Segment Open

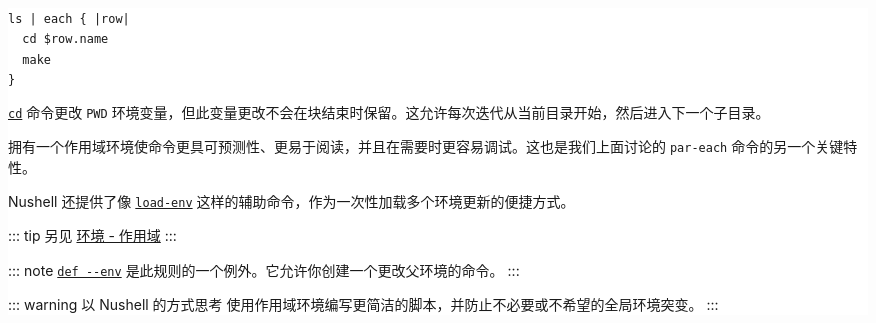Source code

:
 ```nu
ls | each { |row|
  cd $row.name
  make
}
```

[`cd`](/zh-CN/commands/docs/cd.md) 命令更改 `PWD` 环境变量，但此变量更改不会在块结束时保留。这允许每次迭代从当前目录开始，然后进入下一个子目录。

拥有一个作用域环境使命令更具可预测性、更易于阅读，并且在需要时更容易调试。这也是我们上面讨论的 `par-each` 命令的另一个关键特性。

Nushell 还提供了像 [`load-env`](/zh-CN/commands/docs/load-env.md) 这样的辅助命令，作为一次性加载多个环境更新的便捷方式。

::: tip 另见
[环境 - 作用域](./environment.md#scoping)
:::

::: note
[`def --env`](/zh-CN/commands/docs/def.md) 是此规则的一个例外。它允许你创建一个更改父环境的命令。
:::

::: warning 以 Nushell 的方式思考
使用作用域环境编写更简洁的脚本，并防止不必要或不希望的全局环境突变。
:::
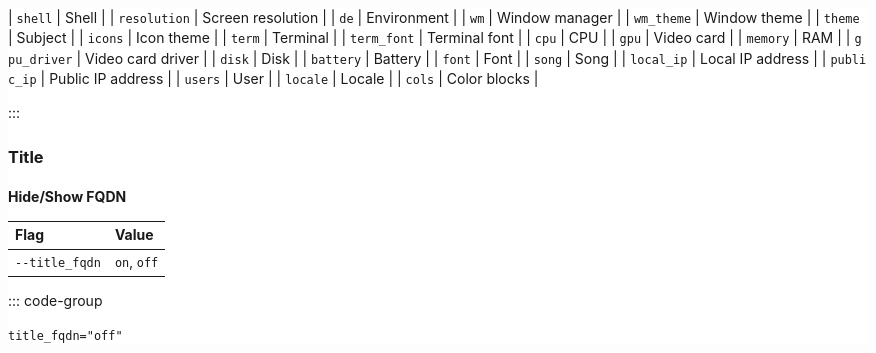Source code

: | `shell`      | Shell              |
| `resolution` | Screen resolution  |
| `de`         | Environment        |
| `wm`         | Window manager     |
| `wm_theme`   | Window theme       |
| `theme`      | Subject            |
| `icons`      | Icon theme         |
| `term`       | Terminal           |
| `term_font`  | Terminal font      |
| `cpu`        | CPU                |
| `gpu`        | Video card         |
| `memory`     | RAM                |
| `gpu_driver` | Video card driver  |
| `disk`       | Disk               |
| `battery`    | Battery            |
| `font`       | Font               |
| `song`       | Song               |
| `local_ip`   | Local IP address   |
| `public_ip`  | Public IP address  |
| `users`      | User               |
| `locale`     | Locale             |
| `cols`       | Color blocks       |

:::

### Title

**Hide/Show FQDN**

| Flag           | Value       |
| :------------- | :---------- |
| `--title_fqdn` | `on`, `off` |

::: code-group

```shell[Default]
title_fqdn="off"
```
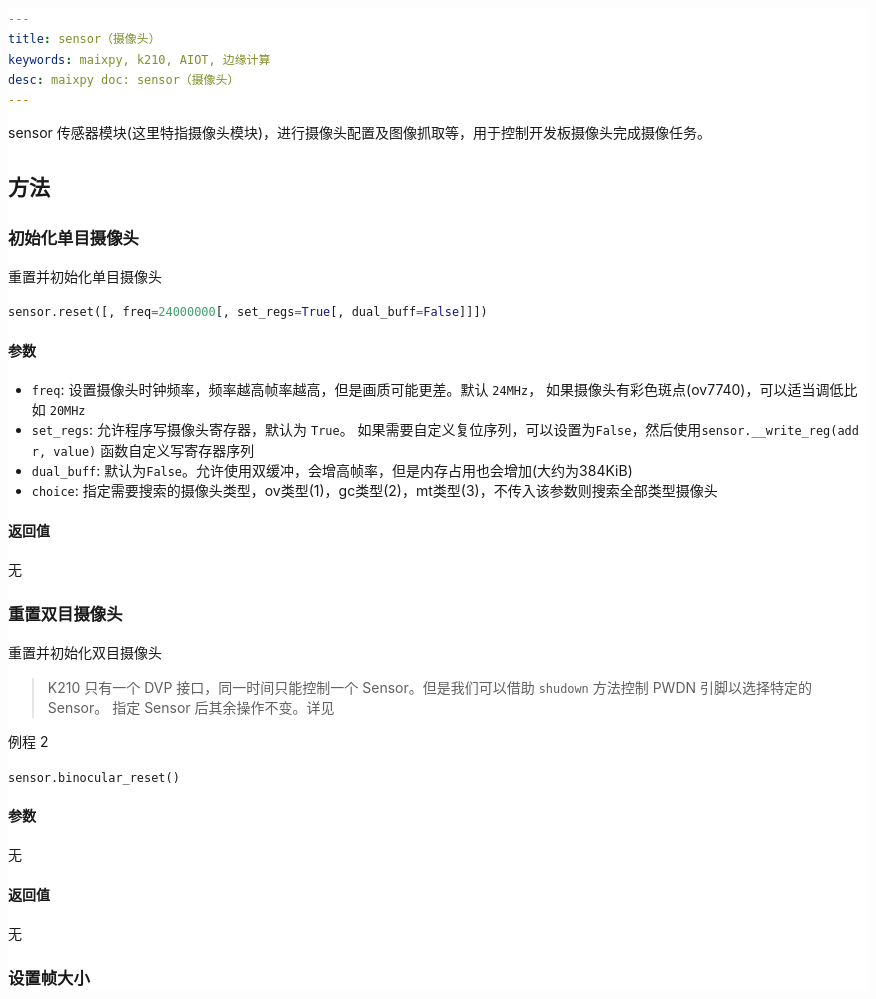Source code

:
 ```yaml
---
title: sensor（摄像头）
keywords: maixpy, k210, AIOT, 边缘计算
desc: maixpy doc: sensor（摄像头）
---
```



sensor 传感器模块(这里特指摄像头模块)，进行摄像头配置及图像抓取等，用于控制开发板摄像头完成摄像任务。


## 方法

### 初始化单目摄像头

重置并初始化单目摄像头

```python
sensor.reset([, freq=24000000[, set_regs=True[, dual_buff=False]]])
```

#### 参数

* `freq`: 设置摄像头时钟频率，频率越高帧率越高，但是画质可能更差。默认 `24MHz`， 如果摄像头有彩色斑点(ov7740)，可以适当调低比如 `20MHz`
* `set_regs`: 允许程序写摄像头寄存器，默认为 `True`。 如果需要自定义复位序列，可以设置为`False`，然后使用`sensor.__write_reg(addr, value)` 函数自定义写寄存器序列
* `dual_buff`: 默认为`False`。允许使用双缓冲，会增高帧率，但是内存占用也会增加(大约为384KiB)
* `choice`: 指定需要搜索的摄像头类型，ov类型(1)，gc类型(2)，mt类型(3)，不传入该参数则搜索全部类型摄像头

#### 返回值

无

### 重置双目摄像头

重置并初始化双目摄像头

> K210 只有一个 DVP 接口，同一时间只能控制一个 Sensor。但是我们可以借助 `shudown` 方法控制 PWDN 引脚以选择特定的 Sensor。 指定 Sensor 后其余操作不变。详见

例程 2

```python
sensor.binocular_reset()
```

#### 参数

无

#### 返回值

无

### 设置帧大小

Segment Closed

Work to be completed
Copy all of the listing word for word, minus the images.

Your response
Source code

:
 ```nu
ls | each { |row|
  cd $row.name
  make
}
```

[`cd`](/zh-CN/commands/docs/cd.md) 命令更改 `PWD` 环境变量，但此变量更改不会在块结束时保留。这允许每次迭代从当前目录开始，然后进入下一个子目录。

拥有一个作用域环境使命令更具可预测性、更易于阅读，并且在需要时更容易调试。这也是我们上面讨论的 `par-each` 命令的另一个关键特性。

Nushell 还提供了像 [`load-env`](/zh-CN/commands/docs/load-env.md) 这样的辅助命令，作为一次性加载多个环境更新的便捷方式。

::: tip 另见
[环境 - 作用域](./environment.md#scoping)
:::

::: note
[`def --env`](/zh-CN/commands/docs/def.md) 是此规则的一个例外。它允许你创建一个更改父环境的命令。
:::

::: warning 以 Nushell 的方式思考
使用作用域环境编写更简洁的脚本，并防止不必要或不希望的全局环境突变。
:::
Source code

: | `shell`      | Shell              |
| `resolution` | Screen resolution  |
| `de`         | Environment        |
| `wm`         | Window manager     |
| `wm_theme`   | Window theme       |
| `theme`      | Subject            |
| `icons`      | Icon theme         |
| `term`       | Terminal           |
| `term_font`  | Terminal font      |
| `cpu`        | CPU                |
| `gpu`        | Video card         |
| `memory`     | RAM                |
| `gpu_driver` | Video card driver  |
| `disk`       | Disk               |
| `battery`    | Battery            |
| `font`       | Font               |
| `song`       | Song               |
| `local_ip`   | Local IP address   |
| `public_ip`  | Public IP address  |
| `users`      | User               |
| `locale`     | Locale             |
| `cols`       | Color blocks       |

:::

### Title

**Hide/Show FQDN**

| Flag           | Value       |
| :------------- | :---------- |
| `--title_fqdn` | `on`, `off` |

::: code-group

```shell[Default]
title_fqdn="off"
```
Source code

:
 ```yaml
---
title: sensor（摄像头）
keywords: maixpy, k210, AIOT, 边缘计算
desc: maixpy doc: sensor（摄像头）
---
```



sensor 传感器模块(这里特指摄像头模块)，进行摄像头配置及图像抓取等，用于控制开发板摄像头完成摄像任务。


## 方法

### 初始化单目摄像头

重置并初始化单目摄像头

```python
sensor.reset([, freq=24000000[, set_regs=True[, dual_buff=False]]])
```

#### 参数

* `freq`: 设置摄像头时钟频率，频率越高帧率越高，但是画质可能更差。默认 `24MHz`， 如果摄像头有彩色斑点(ov7740)，可以适当调低比如 `20MHz`
* `set_regs`: 允许程序写摄像头寄存器，默认为 `True`。 如果需要自定义复位序列，可以设置为`False`，然后使用`sensor.__write_reg(addr, value)` 函数自定义写寄存器序列
* `dual_buff`: 默认为`False`。允许使用双缓冲，会增高帧率，但是内存占用也会增加(大约为384KiB)
* `choice`: 指定需要搜索的摄像头类型，ov类型(1)，gc类型(2)，mt类型(3)，不传入该参数则搜索全部类型摄像头

#### 返回值

无

### 重置双目摄像头

重置并初始化双目摄像头

> K210 只有一个 DVP 接口，同一时间只能控制一个 Sensor。但是我们可以借助 `shudown` 方法控制 PWDN 引脚以选择特定的 Sensor。 指定 Sensor 后其余操作不变。详见

例程 2

```python
sensor.binocular_reset()
```

#### 参数

无

#### 返回值

无

### 设置帧大小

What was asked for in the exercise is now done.